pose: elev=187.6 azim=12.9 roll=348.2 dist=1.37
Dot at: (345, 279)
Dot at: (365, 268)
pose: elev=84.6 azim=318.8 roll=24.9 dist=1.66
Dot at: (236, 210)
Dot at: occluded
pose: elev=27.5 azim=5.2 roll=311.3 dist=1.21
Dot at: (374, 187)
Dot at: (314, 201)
*****
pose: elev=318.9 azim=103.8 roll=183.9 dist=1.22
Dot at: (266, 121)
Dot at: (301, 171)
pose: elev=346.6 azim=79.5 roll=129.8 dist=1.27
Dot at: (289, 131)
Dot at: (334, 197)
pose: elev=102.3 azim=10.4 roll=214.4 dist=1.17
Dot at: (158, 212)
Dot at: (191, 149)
*****
**WHAT THE TASK REQUIRES:**
Rewrite the records that start with the line containing "pose: elev=187.6 azim=12.9" and continue through the line containing "Dot at: (314, 201)", replacing "pose" with "camera" and leaving everything else unchanged. Give only those lines.

**ANSWER BELOW:**
camera: elev=187.6 azim=12.9 roll=348.2 dist=1.37
Dot at: (345, 279)
Dot at: (365, 268)
camera: elev=84.6 azim=318.8 roll=24.9 dist=1.66
Dot at: (236, 210)
Dot at: occluded
camera: elev=27.5 azim=5.2 roll=311.3 dist=1.21
Dot at: (374, 187)
Dot at: (314, 201)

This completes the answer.